Software like this is frequently referred to as ‘artificial intelligence’, but we are not enamoured with that term. (A sci-fi fan in the marketing department really got a hold of that one, didn’t they?) We do find ourselves forced to refer to it that way at times, because that is what the people who created the software call it. A more appropriate name, out of the ones that are being used, is ‘machine learning’ software – at least this has some relation to how the software works. One particular machine learning technique is called ‘super resolution’.
From a big-picture perspective, machine-learning software is ‘taught’ how to do its work by analysing many examples of good things and bad things. In the case of image processing, that is hundreds of thousands of high-resolution and low-resolution images. The software is programmed to try different pixel transformation algorithms, with different variables, to figure out the combination which is best able to fill in the steps between the low-resolution and the high-resolution image. Each loop of the software it ‘learns’ if the algorithm and variables it used are closer to, or further away from, the things it knows are good. Over many iterations, the software will discover the algorithms and variables which work best.

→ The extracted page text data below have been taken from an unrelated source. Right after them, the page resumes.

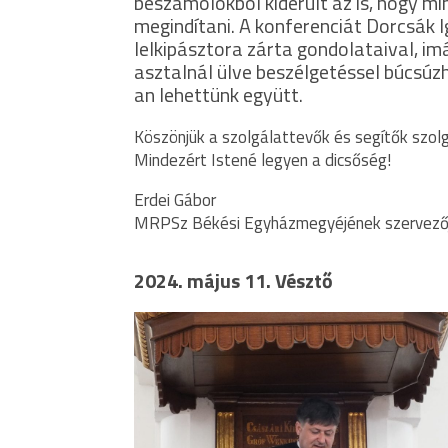
beszámolókból kiderült az is, hogy m
megindítani. A konferenciát Dorcsák
lelkipásztora zárta gondolataival, i
asztalnál ülve beszélgetéssel búcsúz
an lehettünk együtt.
Köszönjük a szolgálattevők és segítők szol
Mindezért Istené legyen a dicsőség!
Erdei Gábor
MRPSz Békési Egyházmegyéjének szervező
2024. május 11. Vésztő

We have been observing the development in machine learning image-processing software for many years. It is only recently that it is has reached a point where it is practical for real-world book production. The last couple of years have seen accelerated development and, in collaboration with editors from Australia’s leading publishers, the software has been tested successfully on a handful of actual book images.
Bookhouse is now offering this service to clients. It’s exciting to be able to have this functionality at our disposal. It can really save the day when there is simply no alternative available.
The software runs completely offline
While there may be some online services which can achieve these kinds of results, we use this software specifically because it runs offline. We even go so far as to disconnect all network interfaces from the machine on which this software runs. This ensures that no copyright image data can be leaked online.
It is not a safe assumption that online services will not use image data without consent. In fact, the AI industry is so hungry for data to feed their models, they will take every opportunity to gobble up the input they are provided. We take a defensive stance against those kinds of data leaks, and ensure our image processing workstation is completely offline during usage.